Design Strategies for Integrating Refrigerators into Kitchen Cabinetry

It wasn’t that long ago that your appliances travelled with you. Buying a new house meant packing up your old refrigerator, stove, and dishwasher and installing them into your next kitchen. This wasn’t too critical for stoves and dishwashers because they usually come in standard dimensions. But refrigerators vary in both width and height and most kitchens had to be designed to accommodate just about any possible size. The result is the typical bad kitchen design detail of a refrigerator sitting in an oversized gap in the cabinetry.

The good news is that those days are largely behind us, and most appliances stay with a house when it is sold. However, there is still a legacy of badly designed cabinetry detailing around the refrigerator. Fortunately, a little care and attention paid to this small aspect of kitchen design can make a huge difference in the quality of the overall outcome.

To learn more, watch John and Matthew discuss some of the key design considerations for integrating both traditional 30” deep refrigerators as well as the new counter depth-variety into kitchen cabinetry.

Today’s Slides:

  • Terri

    Matthew and John, Thanks for the fridge discussion. I’m wondering about ventilation requirements since fridges generate a lot of heat. We built a drywall “box for ours and had cupboards installed above, but we allowed air space behind and above these cupboards for better air flow.
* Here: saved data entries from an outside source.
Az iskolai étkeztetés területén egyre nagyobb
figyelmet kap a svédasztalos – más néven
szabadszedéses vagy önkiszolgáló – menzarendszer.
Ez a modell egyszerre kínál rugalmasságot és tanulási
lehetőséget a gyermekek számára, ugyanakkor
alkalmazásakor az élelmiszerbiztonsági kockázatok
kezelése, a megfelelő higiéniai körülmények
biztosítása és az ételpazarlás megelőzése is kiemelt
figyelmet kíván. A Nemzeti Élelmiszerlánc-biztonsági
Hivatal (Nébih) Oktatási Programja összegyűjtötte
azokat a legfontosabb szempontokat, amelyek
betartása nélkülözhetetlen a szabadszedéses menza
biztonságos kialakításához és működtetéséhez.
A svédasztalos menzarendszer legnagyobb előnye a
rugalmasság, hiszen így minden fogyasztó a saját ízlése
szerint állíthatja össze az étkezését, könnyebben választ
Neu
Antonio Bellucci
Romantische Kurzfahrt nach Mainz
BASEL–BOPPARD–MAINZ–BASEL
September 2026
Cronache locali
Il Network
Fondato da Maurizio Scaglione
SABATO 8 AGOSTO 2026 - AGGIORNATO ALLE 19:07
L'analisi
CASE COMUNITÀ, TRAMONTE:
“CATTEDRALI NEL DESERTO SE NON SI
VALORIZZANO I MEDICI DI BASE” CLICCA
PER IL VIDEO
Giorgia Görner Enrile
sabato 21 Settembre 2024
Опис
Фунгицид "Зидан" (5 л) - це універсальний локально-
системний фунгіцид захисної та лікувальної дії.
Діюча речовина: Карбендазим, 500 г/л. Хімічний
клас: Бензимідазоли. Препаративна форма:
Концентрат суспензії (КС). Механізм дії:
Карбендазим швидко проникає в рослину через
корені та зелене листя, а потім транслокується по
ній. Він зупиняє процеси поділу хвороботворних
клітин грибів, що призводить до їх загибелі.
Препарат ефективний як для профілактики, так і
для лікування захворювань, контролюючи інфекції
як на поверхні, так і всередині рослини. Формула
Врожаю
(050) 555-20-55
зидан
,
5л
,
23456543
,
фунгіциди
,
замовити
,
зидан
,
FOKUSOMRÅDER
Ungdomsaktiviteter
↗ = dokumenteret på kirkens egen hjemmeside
Is this not really necessary?

  • Matthew North

    Hi Terri – hope you have had a good summer! Your point about fridge ventilation is a good one. A standard depth fridge usually has the condenser on the back, meaning that there is an air space required on the back, sides and top for air flow and ventilation. This will vary between models, but the installation guide will show the minimum dimensions required for venting. If a side gable, a cabinet or drywall is installed too close and the air gap does not meeting the manufacturers requirements, the fridge can over heat and fail. A counter depth fridge (like a Sub Zero) has the condenser on the front face, either at the top, or at the bottom below the tow kick. Again, these grills cannot be blocked or clad with millwork otherwise the fridge will over heat. This is a critical point in kitchen design – thanks for bringing it to everyone’s attention!

  • Terri

    Hi Matthew, Since you (sort of) asked…my summer has been busy with kitchen and bathroom cabinet refinishing projects and some painting (need windows open for such work). Seems like a long time since I’ve thought about design though. Best wishes on the fall courses you’re offering in Calgary!